I grew up in a family of six. My father was a blue-collar laborer who died of lung cancer when I was 12 years old. My early life experiences are what ultimately led me to question a lot of things, including the meaning and purpose of life.
I set out on a great quest to make sure that I would not waste my life – that I would truly make the most of it. There have been plenty of stumbles, but I’ve learned that life has meaning when we build it according to a strong set of priorities. Mine are as follows: Faith, Family, Legacy, and Generosity.
When we build around those priorities, we can live a truly meaningful life – a life of significance. When we live according to those values, we change the world.
My personal mission is to change the way people think about the values of family, legacy and generosity – and their practice of them.
In today’s world, half of marriages will end in divorce. In the context of family owned businesses, 70% will fail in the second generation, and 85% will fail in the third generation.
The adage is true: shirtsleeves to shirtsleeves in three generations. Our children will forget up to 90% of our stories. How do we stop losing the wealth of our families?
One key is that we must redefine wealth to include all aspects of prosperity: intellectual, social, emotional, spiritual and financial capital. A second key is that we must redefine how we look at family. In our modern western world, we’ve promoted rugged individualism at the expense of the family unit.
That’s what much of my work is about: helping families craft a multi-generational vision for their families and assisting them in the development of plans for carrying out that vision.
Many of us have lived our lives running the bases backwards: we chase after material success at the cost of people and community, and then end up at the end of our lives wondering who we are and if any of it mattered.

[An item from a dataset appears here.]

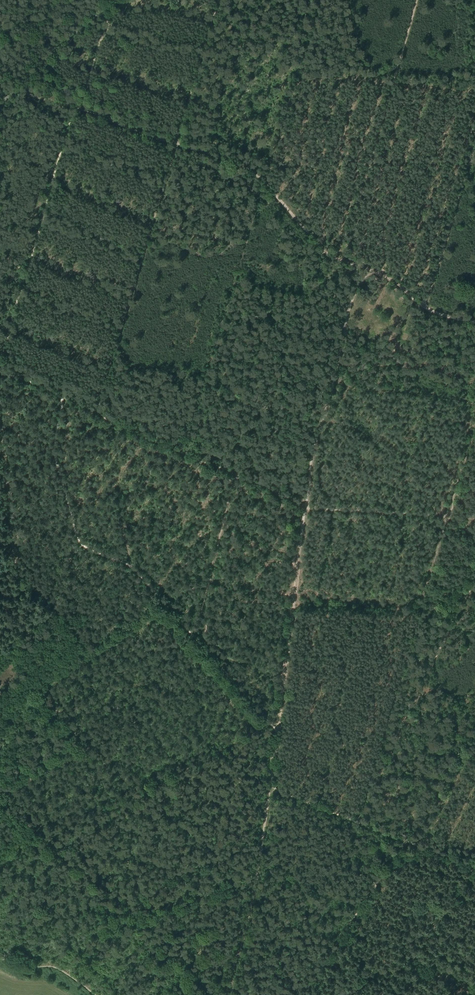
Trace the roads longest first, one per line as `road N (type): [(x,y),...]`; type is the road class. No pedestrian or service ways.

The proper time to influence the character of a child is about a hundred years before he is born. ~ John Adams
Living a life of legacy is more than leaving behind financial assets:
It’s far more than an estate plan. On the other hand, while most people desire to leave a legacy, they are not quite sure how to do so.
Much of legacy building starts with a mental shift, and then requires a proper understanding of the importance of education, ritual, celebration, and capturing stories.
It’s a scientific fact that those who live generously are happier, healthier, and more fulfilled. We don’t wake up everyday thinking about being generous, though it’s clearly outlined in Proverbs:
“The generous will prosper; those who refresh others will themselves be refreshed.” (Proverbs 11:25)
To the contrary, we live in a world that advocates food, fun, and friends – not that those are intrinsically bad – but a world that is mostly about getting what you want.
My goal is to help people think differently about the value of generosity and their practice of it. The generous life is the meaningful life. The generous life is the significant life.
Being generous is far more than giving money. It’s about the way we live, the way we think. It should be part of our entire lives.